Des eaux très politiques

Reconnaître l’accès à l’eau comme un droit humain essentiel. (Photo : Laurent Correau/RFI)
Reconnaître l’accès à l’eau comme un droit humain essentiel.
(Photo : Laurent Correau/RFI)
Pour maîtriser la crise de l’eau qui menace notre planète, un dialogue paraît souhaitable entre les différents acteurs du secteur de l’eau chargés des réformes, entre les techniciens, les gestionnaires et les politiques. Une dimension qui, jusqu’ici, n’avait pas reçu toute l’attention qu’elle méritait, les débats ayant plutôt été confinés au niveau technique.

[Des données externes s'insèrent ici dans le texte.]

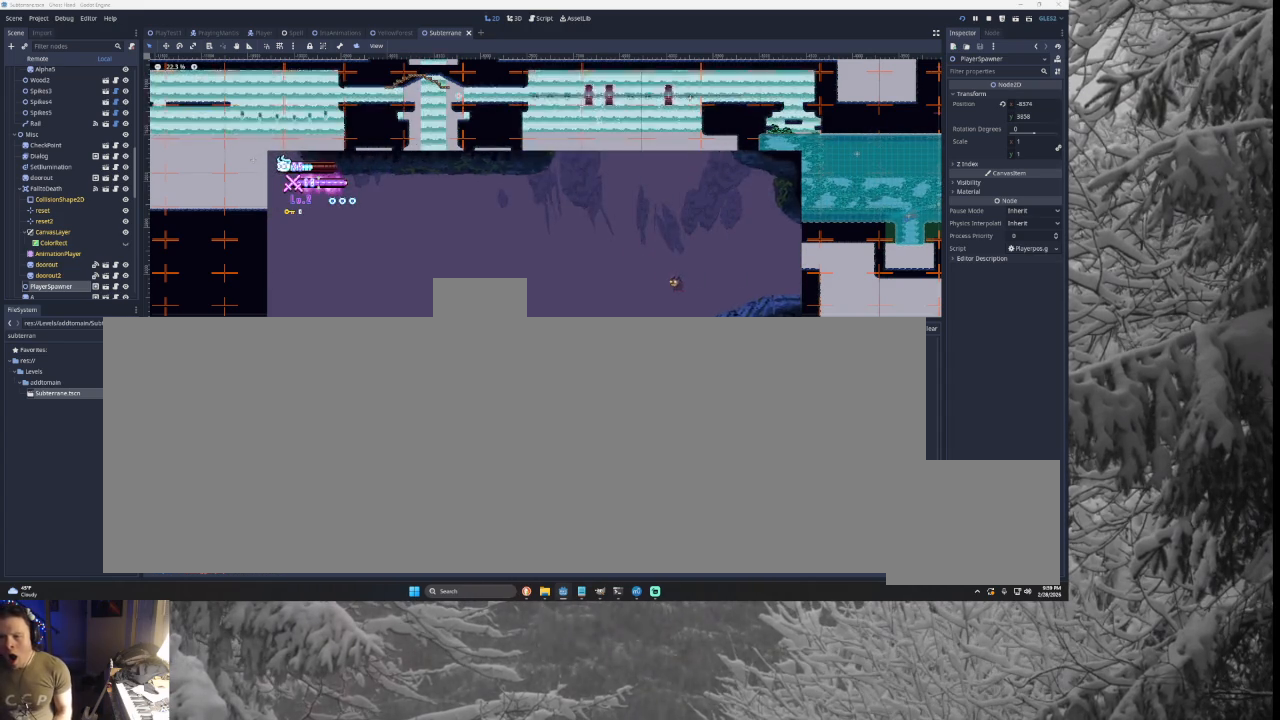
{"buttons": [], "left_stick": "left", "right_stick": "center", "events": []}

Comment les structures de pouvoir influent-elles sur les politiques de l’eau ? A l’issue d’un atelier organisé à Marseille en 2004, qui a rassemblé des spécialistes de l’eau chargés des réformes, le Conseil mondial de l’eau (CME) a intégré dans ses programmes l’idée d’une médiation entre professionnels et politiques. Pour une meilleure analyse des processus de prises de décisions politiques, le CME a lancé un programme, Eau et politique, limité dans un premier temps aux niveaux local et national. Avec l’Union internationale pour la conservation de la nature (UICN), il a mis en place des projets pilotes dans différents bassins versants (Mexique, Tanzanie, Kenya, Ghana, Burkina Faso, Thaïlande, Cambodge, Laos, Vietnam), en vue d’engager les responsables politiques et techniques à dialoguer sur les choix opérés.

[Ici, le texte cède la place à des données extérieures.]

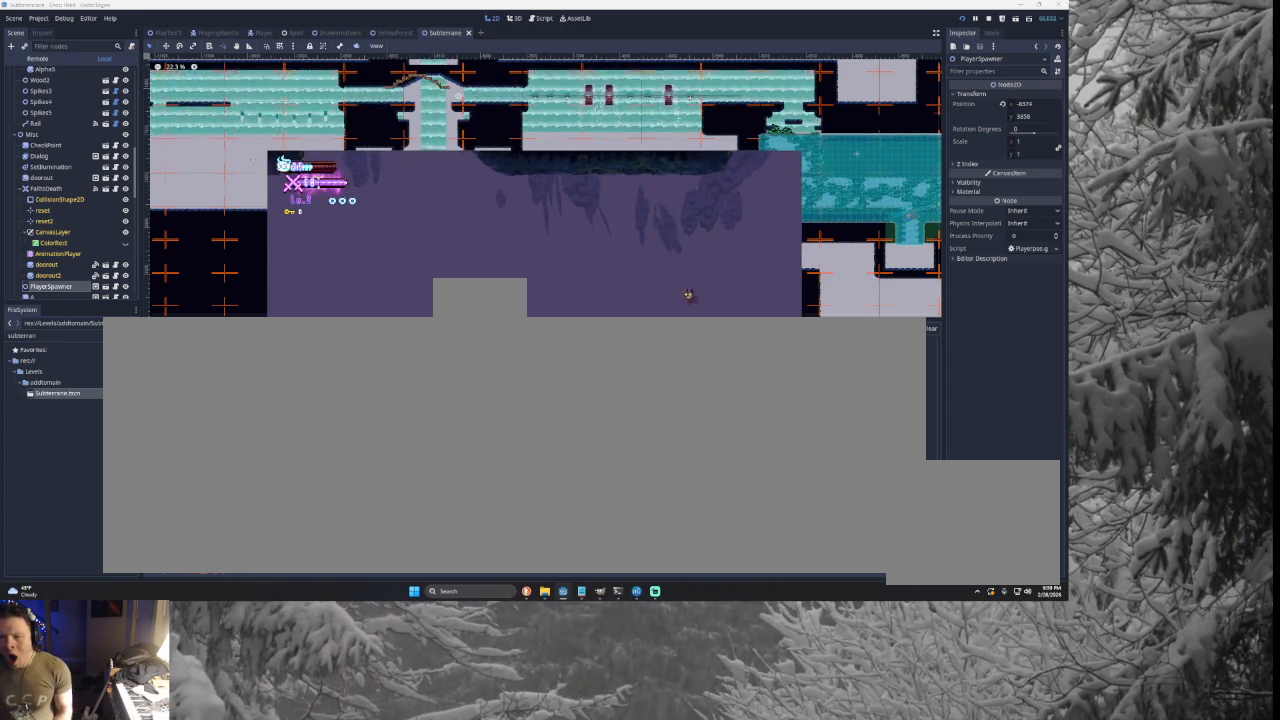
{"buttons": [], "left_stick": "left", "right_stick": "center", "events": []}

L’équipe de José Esteban Castro, de l’université britannique de Newcastle, a planché sur un des thèmes transversaux du 4e Forum mondial de l’eau : Développement institutionnel et processus politiques. Son rapport préliminaire lève d’ores et déjà un coin du voile sur la tonalité des débats qui auront lieu à Mexico. Il rappelle qu’au 19ème siècle, les pays développés étaient convaincus que la gestion de l’eau potable et des services d’assainissement relevait du devoir des Etats envers leurs citoyens, alors que la classe politique a toujours estimé que ces services doivent être gérés comme des produits marchands. Libéralisation, privatisation, commercialisation des ressources en eau et des services afférents résultent en fait de changements politiques amorcés au 20ème siècle et qui ont produit dans les années quatre-vingt des réformes institutionnelles, voire même constitutionnelles, afin de créer des réseaux de distribution (Chili, Pérou, Mexique) ou de les décentraliser (délégation de services à la municipalité de Mexico), pour les privatiser (Angleterre) ou encore afin de promouvoir la participation du secteur privé aux services publics (concessions, contrats de service à travers le monde).

Soucis écologiques et questions socio-politiques

Parallèlement à ces transformations ont émergé des problèmes écologiques et des questions socio-politiques concernant des déplacements forcés de population résultant de grands travaux d’infrastructures (barrages), la nécessité de protéger les écosystèmes fragiles, aussi bien que la défense d’un secteur public de l’eau ou bien encore l’exigence d’une reconnaissance de l’accès à l’eau comme droit humain essentiel. De nombreuses déclarations de principe ont reconnu l’urgence de trouver des remèdes à la crise de l’eau. Mais, l’adoption des objectifs de développement du millénaire marque un tournant. Désormais, il ne sera pas possible de réaliser ces objectifs fixés par les Nations unies sans que de réelles politiques de l’eau soient élaborées, dans les pays développés comme dans ceux en développement.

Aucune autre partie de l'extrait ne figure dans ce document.